'''
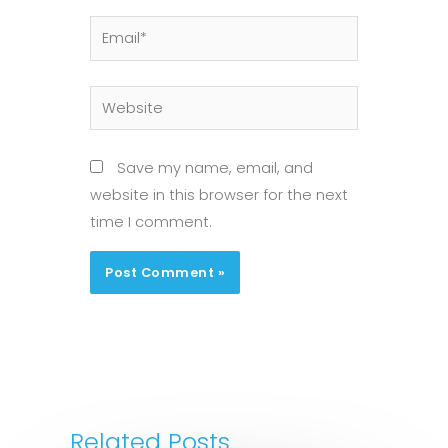
Email*
Website
Save my name, email, and
website in this browser for the next
time I comment.
Related Posts...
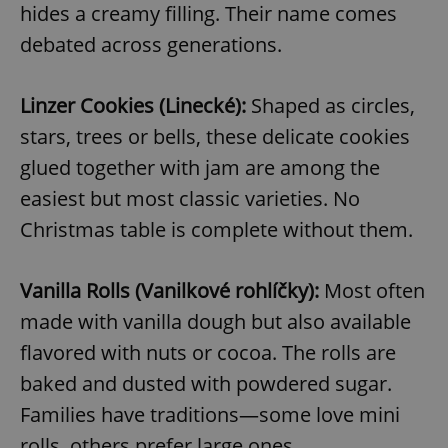
hides a creamy filling. Their name comes
debated across generations.
Linzer Cookies (Linecké):
Shaped as circles,
stars, trees or bells, these delicate cookies
glued together with jam are among the
easiest but most classic varieties. No
Christmas table is complete without them.
Vanilla Rolls (Vanilkové rohlíčky):
Most often
made with vanilla dough but also available
flavored with nuts or cocoa. The rolls are
baked and dusted with powdered sugar.
Families have traditions—some love mini
rolls, others prefer large ones.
'''
Every line in the data that holds "name" should be copied out.

Save my name, email, and
hides a creamy filling. Their name comes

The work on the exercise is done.